シンデレラLOVERS
「……っ」
「…………」
すぐ傍にあった小さな冷たい手を軽く握った俺に、日菜琉は驚いたように見開いた目でこちらを向いた。
それに気付かないふりをして、俺はただ真っ直ぐにイルミネーションを見つめ続けた。
少しずつ温もってきた日菜琉の指先が、ギュッと力強く俺の手のひらを握り返してくる感覚。
それに安心してしまう自分が不思議だった。
せめてもの罪滅ぼしで誘った寄り道先で握った手は、冷たくて小さい。
この手が俺の為に弁当を作ったり、誕生日のプレゼントを作ったりしてくれたんだと思ったら……ほんの少しだけ愛しく思えた。

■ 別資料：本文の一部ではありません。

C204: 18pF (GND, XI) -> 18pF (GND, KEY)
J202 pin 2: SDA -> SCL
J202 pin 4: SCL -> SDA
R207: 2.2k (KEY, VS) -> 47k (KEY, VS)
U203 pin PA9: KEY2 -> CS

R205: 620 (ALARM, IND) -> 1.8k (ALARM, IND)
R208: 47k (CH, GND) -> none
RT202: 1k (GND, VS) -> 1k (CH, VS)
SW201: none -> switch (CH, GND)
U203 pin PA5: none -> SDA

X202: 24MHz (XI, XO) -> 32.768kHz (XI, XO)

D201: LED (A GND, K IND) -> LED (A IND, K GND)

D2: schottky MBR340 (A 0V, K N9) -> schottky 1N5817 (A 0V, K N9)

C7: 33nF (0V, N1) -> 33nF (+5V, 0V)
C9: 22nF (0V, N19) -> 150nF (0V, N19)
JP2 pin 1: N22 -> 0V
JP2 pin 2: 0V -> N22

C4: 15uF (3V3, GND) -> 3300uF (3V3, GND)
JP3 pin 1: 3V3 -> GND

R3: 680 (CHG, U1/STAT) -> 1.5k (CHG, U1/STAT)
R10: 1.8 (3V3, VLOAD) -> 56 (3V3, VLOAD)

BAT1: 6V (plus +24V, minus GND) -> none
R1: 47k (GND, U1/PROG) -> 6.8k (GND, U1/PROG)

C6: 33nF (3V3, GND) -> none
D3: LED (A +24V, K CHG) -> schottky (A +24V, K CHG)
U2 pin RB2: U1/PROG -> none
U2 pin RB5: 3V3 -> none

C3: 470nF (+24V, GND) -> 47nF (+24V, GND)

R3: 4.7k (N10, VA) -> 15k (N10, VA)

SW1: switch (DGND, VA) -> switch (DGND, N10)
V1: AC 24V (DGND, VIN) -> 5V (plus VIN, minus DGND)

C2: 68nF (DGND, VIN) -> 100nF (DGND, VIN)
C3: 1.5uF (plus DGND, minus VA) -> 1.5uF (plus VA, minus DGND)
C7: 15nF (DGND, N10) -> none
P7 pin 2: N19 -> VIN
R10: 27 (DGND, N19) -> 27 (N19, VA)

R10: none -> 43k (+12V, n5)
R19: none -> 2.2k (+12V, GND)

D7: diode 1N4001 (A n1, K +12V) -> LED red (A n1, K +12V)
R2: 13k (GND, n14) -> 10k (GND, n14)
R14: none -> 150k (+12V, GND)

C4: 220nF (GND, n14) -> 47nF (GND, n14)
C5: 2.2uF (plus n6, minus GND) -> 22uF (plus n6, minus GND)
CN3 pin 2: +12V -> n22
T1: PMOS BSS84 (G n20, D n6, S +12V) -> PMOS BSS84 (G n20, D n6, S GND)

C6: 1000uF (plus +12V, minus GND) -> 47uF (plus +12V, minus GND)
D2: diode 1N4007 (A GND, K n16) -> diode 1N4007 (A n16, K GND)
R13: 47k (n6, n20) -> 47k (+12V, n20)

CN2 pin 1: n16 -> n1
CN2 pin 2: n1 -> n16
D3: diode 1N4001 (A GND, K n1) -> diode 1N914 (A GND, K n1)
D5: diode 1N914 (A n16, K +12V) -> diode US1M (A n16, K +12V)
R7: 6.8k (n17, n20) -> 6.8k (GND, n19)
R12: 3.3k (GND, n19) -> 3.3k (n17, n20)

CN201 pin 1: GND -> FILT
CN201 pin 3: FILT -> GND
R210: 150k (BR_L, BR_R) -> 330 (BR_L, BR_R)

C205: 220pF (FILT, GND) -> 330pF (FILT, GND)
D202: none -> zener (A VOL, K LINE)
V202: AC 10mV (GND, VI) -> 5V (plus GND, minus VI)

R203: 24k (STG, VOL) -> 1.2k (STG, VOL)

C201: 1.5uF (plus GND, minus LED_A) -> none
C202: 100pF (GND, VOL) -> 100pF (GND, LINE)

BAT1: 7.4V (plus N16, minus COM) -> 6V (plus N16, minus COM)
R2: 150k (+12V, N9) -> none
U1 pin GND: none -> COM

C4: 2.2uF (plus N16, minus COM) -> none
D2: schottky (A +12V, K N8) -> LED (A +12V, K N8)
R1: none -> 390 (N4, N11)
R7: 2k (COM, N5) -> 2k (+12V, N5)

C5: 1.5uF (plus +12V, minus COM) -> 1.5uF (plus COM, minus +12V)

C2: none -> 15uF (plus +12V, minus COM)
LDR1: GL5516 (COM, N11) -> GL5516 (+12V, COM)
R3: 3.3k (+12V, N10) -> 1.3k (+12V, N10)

日菜琉の夢をこんな真似事の彼氏の俺が叶えても、今までのぞんざいな態度がチャラになるとは思ってない。
それでもせめて、最低な彼氏だったなんて思わないで欲しい……。
そんな身勝手野郎のワガママは、どこまで伝わってるのかわからないけど。
俺は日菜琉のこと何も知らないくせに……日菜琉ならわかってくれるなんて、都合良くも願ってしまうのだった。